By Park Jin-hai
The sales of imported cars in the local market will grow 14.8 percent next year, according to a report by the Korea Automotive Research Institute (KARI) released on Sunday.
The research arm of Hyundai Motor Group said foreign cars’ encroachment will grow in 2015, saying, “Appreciation of local currency and free trade agreements will give imported car brands price advantages, drawing more customers to them.”
It forecast that imported cars will sell a total of 225,000 units next year.
In particular, the sales for environmentally friendly cars such as hybrid cars will become stronger and we will see more Japanese automakers upping their marketing strategies aided by the weak yen.

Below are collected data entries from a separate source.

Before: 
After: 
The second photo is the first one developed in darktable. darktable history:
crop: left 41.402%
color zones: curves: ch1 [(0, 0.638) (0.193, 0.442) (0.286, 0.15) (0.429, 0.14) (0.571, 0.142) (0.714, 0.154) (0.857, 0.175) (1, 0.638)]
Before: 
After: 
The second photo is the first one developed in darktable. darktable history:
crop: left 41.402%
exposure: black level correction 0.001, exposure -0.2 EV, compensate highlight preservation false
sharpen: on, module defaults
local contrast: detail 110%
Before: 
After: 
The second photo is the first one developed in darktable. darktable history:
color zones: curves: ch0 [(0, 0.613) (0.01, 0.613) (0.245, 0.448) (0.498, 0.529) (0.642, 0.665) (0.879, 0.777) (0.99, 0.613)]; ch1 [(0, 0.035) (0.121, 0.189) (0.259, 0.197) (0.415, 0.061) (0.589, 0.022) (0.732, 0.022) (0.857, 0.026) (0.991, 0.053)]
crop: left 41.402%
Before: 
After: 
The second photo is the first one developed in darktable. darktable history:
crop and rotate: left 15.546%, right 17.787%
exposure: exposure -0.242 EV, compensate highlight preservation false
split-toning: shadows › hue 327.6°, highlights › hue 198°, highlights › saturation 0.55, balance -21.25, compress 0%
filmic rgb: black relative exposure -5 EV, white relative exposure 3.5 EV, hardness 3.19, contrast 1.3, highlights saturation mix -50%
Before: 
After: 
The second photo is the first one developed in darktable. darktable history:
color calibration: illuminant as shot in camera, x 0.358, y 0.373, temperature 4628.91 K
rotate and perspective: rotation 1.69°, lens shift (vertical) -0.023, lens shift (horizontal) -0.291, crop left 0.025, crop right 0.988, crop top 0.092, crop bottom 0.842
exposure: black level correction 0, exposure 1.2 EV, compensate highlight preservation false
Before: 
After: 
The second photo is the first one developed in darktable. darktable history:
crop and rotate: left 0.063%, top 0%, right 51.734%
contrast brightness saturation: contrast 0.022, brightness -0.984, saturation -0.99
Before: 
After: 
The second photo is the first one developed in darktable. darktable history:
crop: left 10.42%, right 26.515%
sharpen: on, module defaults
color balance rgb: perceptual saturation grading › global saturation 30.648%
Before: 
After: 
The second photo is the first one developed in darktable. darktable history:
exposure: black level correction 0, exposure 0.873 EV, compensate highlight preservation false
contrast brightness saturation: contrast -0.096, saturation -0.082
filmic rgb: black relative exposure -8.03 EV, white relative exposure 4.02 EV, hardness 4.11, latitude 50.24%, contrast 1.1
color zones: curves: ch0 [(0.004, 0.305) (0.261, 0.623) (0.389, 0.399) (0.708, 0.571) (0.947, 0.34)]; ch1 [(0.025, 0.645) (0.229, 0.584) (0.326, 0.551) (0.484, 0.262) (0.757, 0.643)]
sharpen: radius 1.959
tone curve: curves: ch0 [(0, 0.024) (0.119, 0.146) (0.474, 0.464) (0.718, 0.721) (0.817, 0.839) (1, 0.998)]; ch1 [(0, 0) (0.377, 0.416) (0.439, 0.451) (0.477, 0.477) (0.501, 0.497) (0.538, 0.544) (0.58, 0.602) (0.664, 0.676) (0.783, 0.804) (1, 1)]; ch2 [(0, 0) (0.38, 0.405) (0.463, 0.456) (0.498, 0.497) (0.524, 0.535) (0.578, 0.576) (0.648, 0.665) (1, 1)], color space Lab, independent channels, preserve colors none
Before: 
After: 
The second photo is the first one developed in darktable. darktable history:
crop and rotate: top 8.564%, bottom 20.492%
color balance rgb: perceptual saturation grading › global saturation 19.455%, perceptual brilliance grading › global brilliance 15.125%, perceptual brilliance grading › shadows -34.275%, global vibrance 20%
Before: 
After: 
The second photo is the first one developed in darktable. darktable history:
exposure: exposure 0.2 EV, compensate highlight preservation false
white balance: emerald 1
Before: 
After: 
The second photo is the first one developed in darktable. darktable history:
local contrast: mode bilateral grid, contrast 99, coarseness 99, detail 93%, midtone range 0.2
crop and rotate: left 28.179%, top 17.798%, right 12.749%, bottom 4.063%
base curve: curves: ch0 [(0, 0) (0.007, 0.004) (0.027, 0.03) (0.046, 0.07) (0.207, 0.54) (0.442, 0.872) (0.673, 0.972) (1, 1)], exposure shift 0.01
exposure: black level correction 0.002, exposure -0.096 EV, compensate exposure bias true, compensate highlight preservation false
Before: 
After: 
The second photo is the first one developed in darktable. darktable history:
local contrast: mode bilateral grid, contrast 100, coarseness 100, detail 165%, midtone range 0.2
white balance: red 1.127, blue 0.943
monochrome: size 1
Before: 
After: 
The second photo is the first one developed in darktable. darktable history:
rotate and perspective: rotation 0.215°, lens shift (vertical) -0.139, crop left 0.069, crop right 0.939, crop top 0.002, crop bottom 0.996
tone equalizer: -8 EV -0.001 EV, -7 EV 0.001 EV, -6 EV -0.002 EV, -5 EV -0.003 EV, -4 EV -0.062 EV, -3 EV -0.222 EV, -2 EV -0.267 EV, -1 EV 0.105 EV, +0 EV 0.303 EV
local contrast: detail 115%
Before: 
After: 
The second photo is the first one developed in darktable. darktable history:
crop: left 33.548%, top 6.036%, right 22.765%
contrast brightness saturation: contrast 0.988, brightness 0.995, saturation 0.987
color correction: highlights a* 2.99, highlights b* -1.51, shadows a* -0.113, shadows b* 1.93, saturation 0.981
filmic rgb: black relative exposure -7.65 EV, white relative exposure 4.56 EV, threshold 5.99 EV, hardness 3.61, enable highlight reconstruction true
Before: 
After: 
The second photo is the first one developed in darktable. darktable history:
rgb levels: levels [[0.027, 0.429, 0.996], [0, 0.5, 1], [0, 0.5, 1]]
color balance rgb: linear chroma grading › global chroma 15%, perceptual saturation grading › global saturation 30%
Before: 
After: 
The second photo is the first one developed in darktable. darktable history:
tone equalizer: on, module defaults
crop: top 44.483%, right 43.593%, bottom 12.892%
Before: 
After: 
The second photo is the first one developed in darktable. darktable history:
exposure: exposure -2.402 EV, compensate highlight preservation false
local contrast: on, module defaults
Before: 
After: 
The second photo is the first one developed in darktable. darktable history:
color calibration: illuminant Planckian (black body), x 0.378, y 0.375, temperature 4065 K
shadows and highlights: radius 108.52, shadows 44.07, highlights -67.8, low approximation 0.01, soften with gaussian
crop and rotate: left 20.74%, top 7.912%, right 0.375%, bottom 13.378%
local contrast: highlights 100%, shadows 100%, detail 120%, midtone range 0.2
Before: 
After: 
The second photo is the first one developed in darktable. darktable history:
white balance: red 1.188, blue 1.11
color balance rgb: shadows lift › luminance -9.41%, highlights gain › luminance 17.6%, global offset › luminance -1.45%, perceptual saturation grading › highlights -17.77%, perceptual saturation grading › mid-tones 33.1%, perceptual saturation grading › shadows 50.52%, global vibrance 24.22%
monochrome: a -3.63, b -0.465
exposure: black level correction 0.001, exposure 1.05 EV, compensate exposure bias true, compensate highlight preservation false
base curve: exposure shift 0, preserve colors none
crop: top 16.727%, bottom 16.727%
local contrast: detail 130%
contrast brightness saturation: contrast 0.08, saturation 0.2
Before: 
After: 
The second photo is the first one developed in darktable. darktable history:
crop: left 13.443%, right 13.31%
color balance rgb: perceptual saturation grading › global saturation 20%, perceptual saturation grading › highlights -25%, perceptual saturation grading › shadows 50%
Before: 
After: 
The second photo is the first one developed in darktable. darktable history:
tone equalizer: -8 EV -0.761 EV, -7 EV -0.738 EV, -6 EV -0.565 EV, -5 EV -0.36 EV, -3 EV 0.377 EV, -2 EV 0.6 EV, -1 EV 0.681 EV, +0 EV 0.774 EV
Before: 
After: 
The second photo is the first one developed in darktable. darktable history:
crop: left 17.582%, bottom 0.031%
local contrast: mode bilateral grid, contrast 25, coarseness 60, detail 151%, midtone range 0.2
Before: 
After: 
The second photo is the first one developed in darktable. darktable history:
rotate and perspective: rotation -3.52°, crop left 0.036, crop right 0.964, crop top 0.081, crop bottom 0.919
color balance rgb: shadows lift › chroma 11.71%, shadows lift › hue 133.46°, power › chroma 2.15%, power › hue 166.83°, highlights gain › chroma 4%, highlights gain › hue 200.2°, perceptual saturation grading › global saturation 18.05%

Meanwhile, it also predicted that next year's overall automobile sales will reach a record high of 1.65 million, up 2 percent from this year.
The amount is surpassing the 1996 record, when annual sales stood at 1.64 million.
KARI said next year's increase will stem from the growing number of older cars on the road that need to be replaced, a rise in demand for SUVs and new vehicles hitting the market.
The think tank said sales of small or mini cars, helped by various incentive programs, will rise, while midsize cars will decline as more people opt for SUVs.
It said the global car market will advance 4.2 percent to 87.2 million units in the new year, with growth being fueled by China and India. It predicted that car sales in the two countries will grow around 9 percent in 2015. Sales in Europe will also rise, along with Brazil, the report predicted.
KARI said that South Korean carmakers need to be on alert in 2015, especially since European carmakers, such as Volkswagen, are expected to expand their market presence in China.
China is the largest market for South Korean cars, and has contributed to the steady growth of Hyundai Motor and Kia Motors, the country's two largest carmakers.